How does one know that one is making a mistake? “The decision to buy or sell equities should not be based on external factors such as a trade war fears or a prediction that market will go up or down. Buy and sell only if asset allocation has changed, there is increase or decrease in monthly inflow, your goal is nearing or an there’s an addition in the family,” says Joshi.
In Pic: Amol Joshi, Financial Planner
"Tying investments to goals saves investors from the adverse impact of knee-jerk reactions."
A periodic rebalancing of the portfolio is one way to control emotions.

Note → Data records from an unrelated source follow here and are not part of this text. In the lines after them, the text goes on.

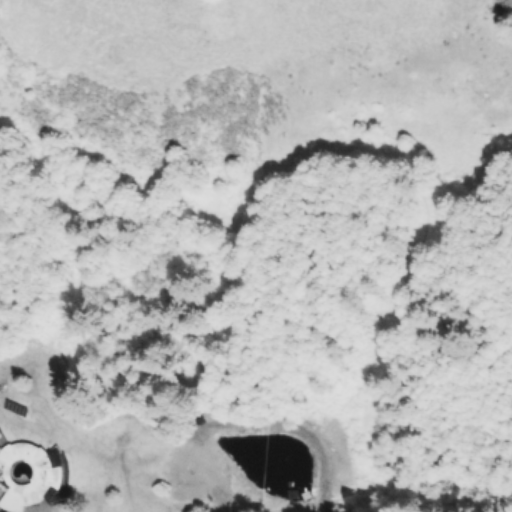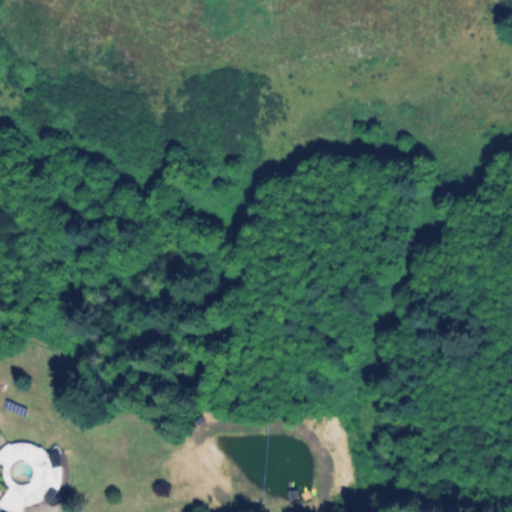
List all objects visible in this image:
building: (28, 474)
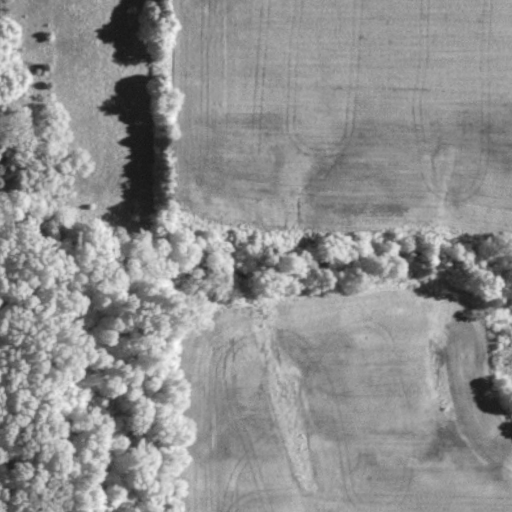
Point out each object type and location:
road: (164, 103)
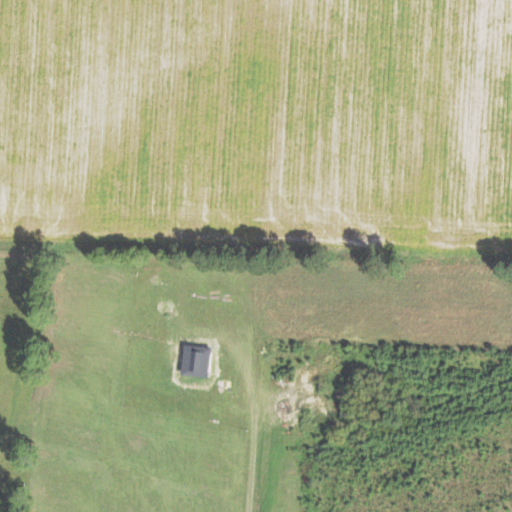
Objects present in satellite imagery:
road: (261, 401)
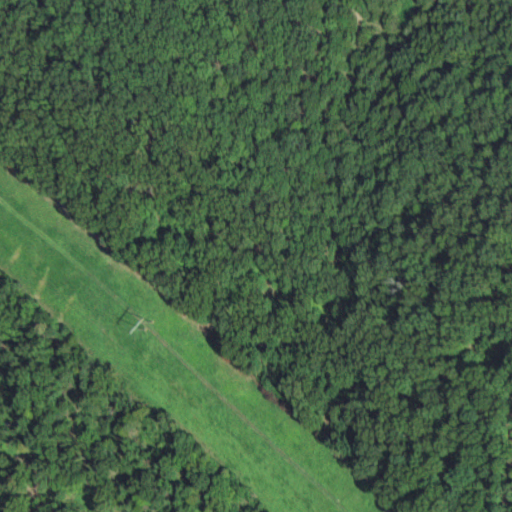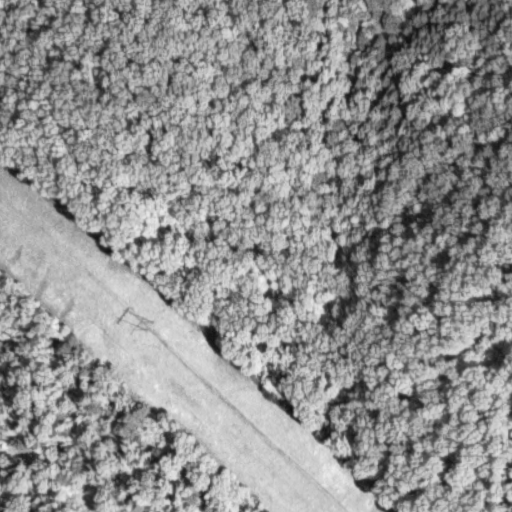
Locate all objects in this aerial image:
power tower: (151, 327)
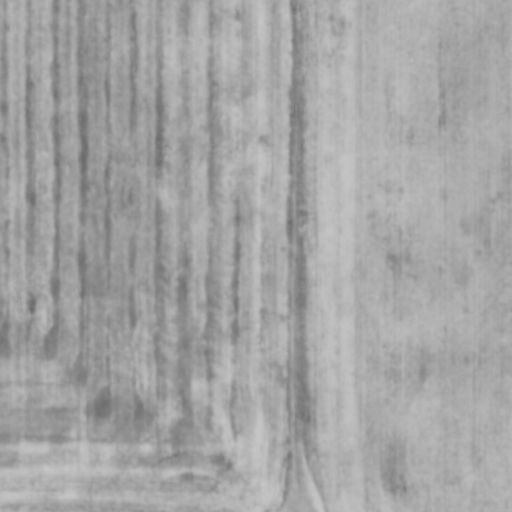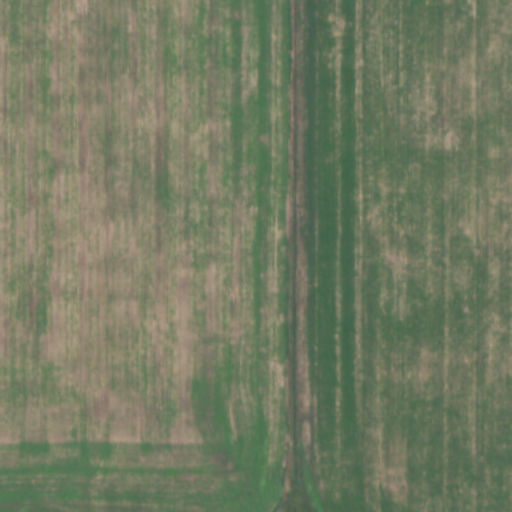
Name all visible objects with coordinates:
road: (304, 256)
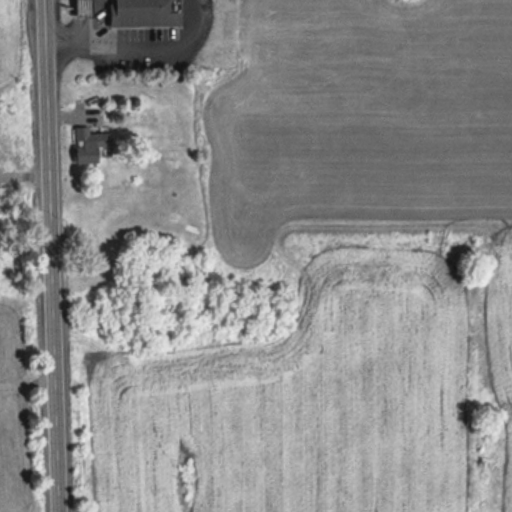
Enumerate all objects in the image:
building: (83, 8)
building: (145, 12)
building: (146, 12)
road: (101, 23)
road: (139, 45)
building: (91, 143)
road: (50, 255)
road: (27, 379)
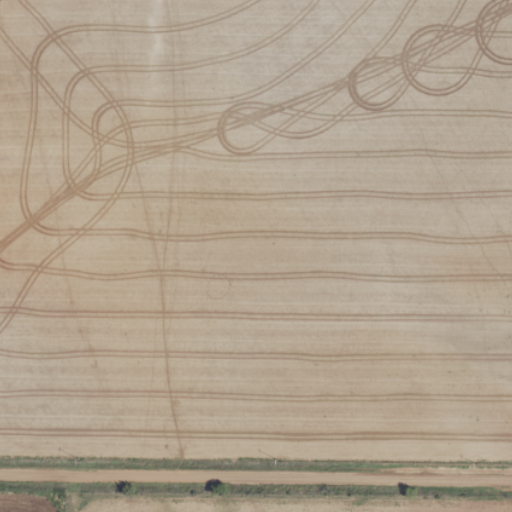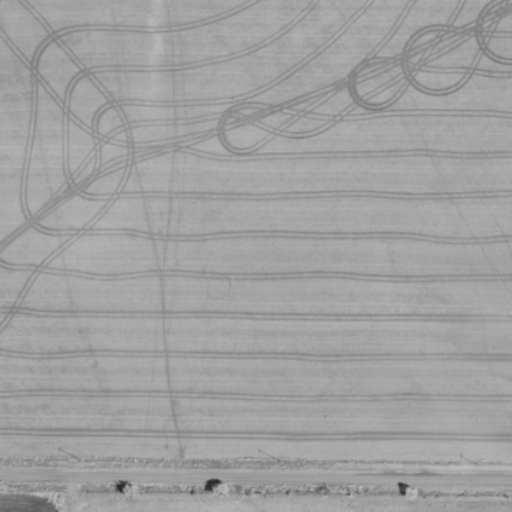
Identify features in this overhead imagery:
road: (255, 476)
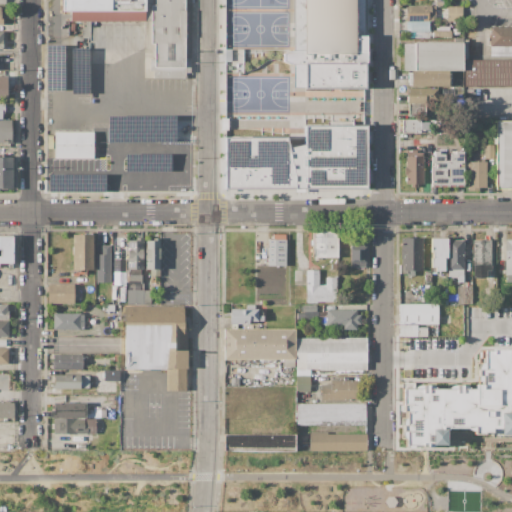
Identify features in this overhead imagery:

Ideally, you should review your portfolio on a yearly basis or after a big upward or downward movement in the market that disturbs the predetermined asset allocation. Most respondents to our survey got this right, but a significant segment failed the test. In fact, one out of five respondents didn’t even know how to rebalance.
When do you rebalance portfolio?
- Rebalancing is crucial to investing and ensures stable returns.
- As many as 35% of people earning more than Rs 24 lakh per annum don't know how to rebalance their portfolio.
- Safety of capital is critical if goal is very near.
- Almost 40% of the respondents believe that the best option to invest for a goal two years away were equity and hybrid funds.
- More than a third of the respondents did not know whether flat of reducing balance rate is better.
- A financial adviser can help you identify the best deal.
- Around 12% of the respondents earning less than Rs 6 lakh preferred stopping SIPs in a downturn.
- If you don't have time for DIY, engage an adviser
- More than 25% of the respondents barely spend any time to manage their finances.
Knowledge is the best weapon
As mentioned earlier, managing your own finances is not difficult. But you have to be well armed to take on that challenge. “An investor can gain knowledge the costly way through his own experience in the market or the inexpensive way by learning from others’ experience,” says Nilesh Shah, Managing Director, Kotak Mutual Fund. The only way to do that is by extensive reading of books, magazines and personal finance portals to improve your skills.
This should be done even if you decide to engage a financial adviser. As Kanwal says, “I take advice from a professional but make sure that I understand the rationale behind the advice he gives me.” In other words, keep the reins of your finances with yourself. After all, it is your money.
All charts, except when people seek professional help, show responses from people who don’t have an adviser.